# any speed goats with bow?



## joebobhunter4 (Jul 19, 2005)

did anyone fill there tags on speed goats with there bow?

me and my friend hit one in the neck but he got away


----------



## Selma Goods (Oct 18, 2005)

So you have an animal with a severe wound bleeding to death somewhere. Sounds kinda neantherthal to me. At least kill the damn thing if your'e gonna hunt that way.


----------



## joebobhunter4 (Jul 19, 2005)

and you never screw up i take it bowhunting than?

when the winds blowing 20 miles an hour we aimed at his butt and hit it in the neck... not our fault that the wind was that bad... plus we hit it in the middle of the neck and now we know why it got away because we hit nothing vital hit the meat in his neck and he was fine... and i really dont appreciate your post on how you must be perfect on what you always shoot at and never make a poor shot or miss huh?

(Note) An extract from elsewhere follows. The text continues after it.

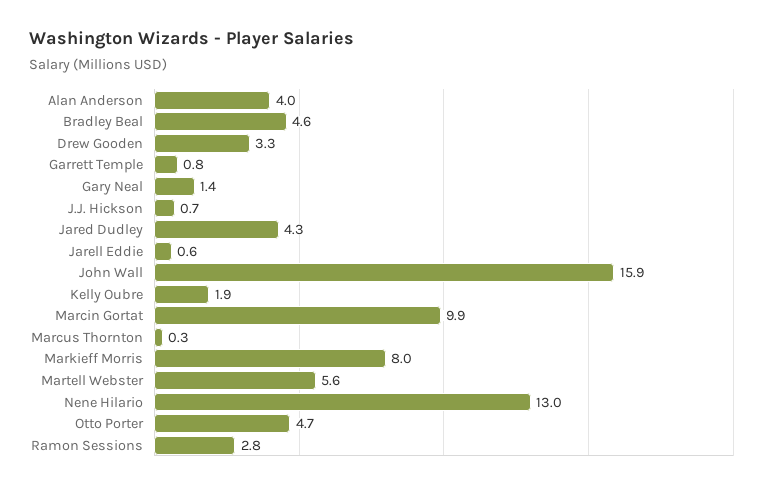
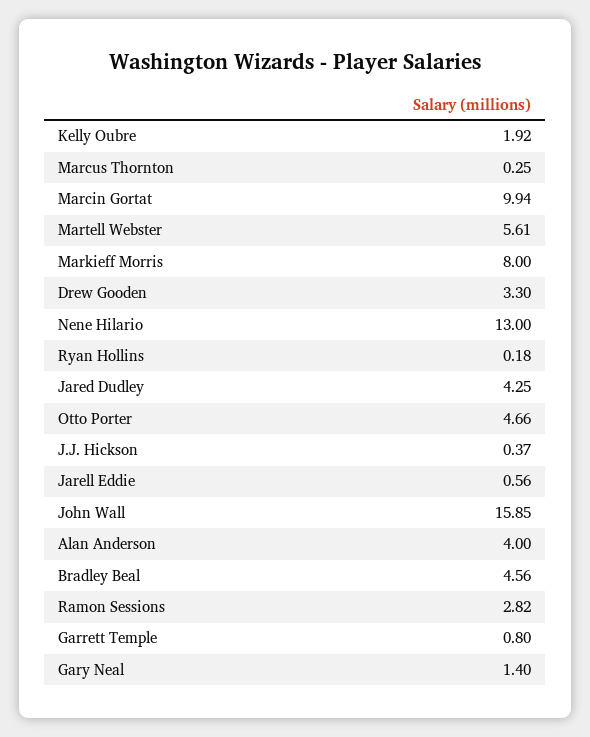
J.J. Hickson: 0.7 -> 0.37
Ryan Hollins: none -> 0.18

congrats to you on being a pro and knowing everything about hunting! :beer:


----------



## joebobhunter4 (Jul 19, 2005)

and i didnt ask on anyones imput on how my shot was... i was asking if anyone got lucky and got one...


----------



## Azian (Jul 8, 2004)

People make mistakes and will always make mistakes while hunting. I'm thinking thats why its called hunting and not jsut killing. I'm sure this case isn't the only one that has happened this year and I'm sure many more will happen during rifle season as well. I think people need to stop judging quite so hard. Sometimes a shot just doesn't end up where you plan. Sometimes animals get away. They also get hit by cars and accidently hang themselves on barbwire fence too. I wouldn't say making a bad shot is being neanderthal to me. Sounds more like human error and that will never stop in huniting. As for my bow season: I didn't even get close enough to one for a bow shot this year, but I did take an average size buck during rifle season here in Montana. Keep hunting and learn from your mistakes more then the ridicule you get from them. :beer:


----------



## joebobhunter4 (Jul 19, 2005)

exactly....
but that jacka$$ up there thinks he knows everything about hunting... and obviously he never screws up when hunting by the way he talks...


----------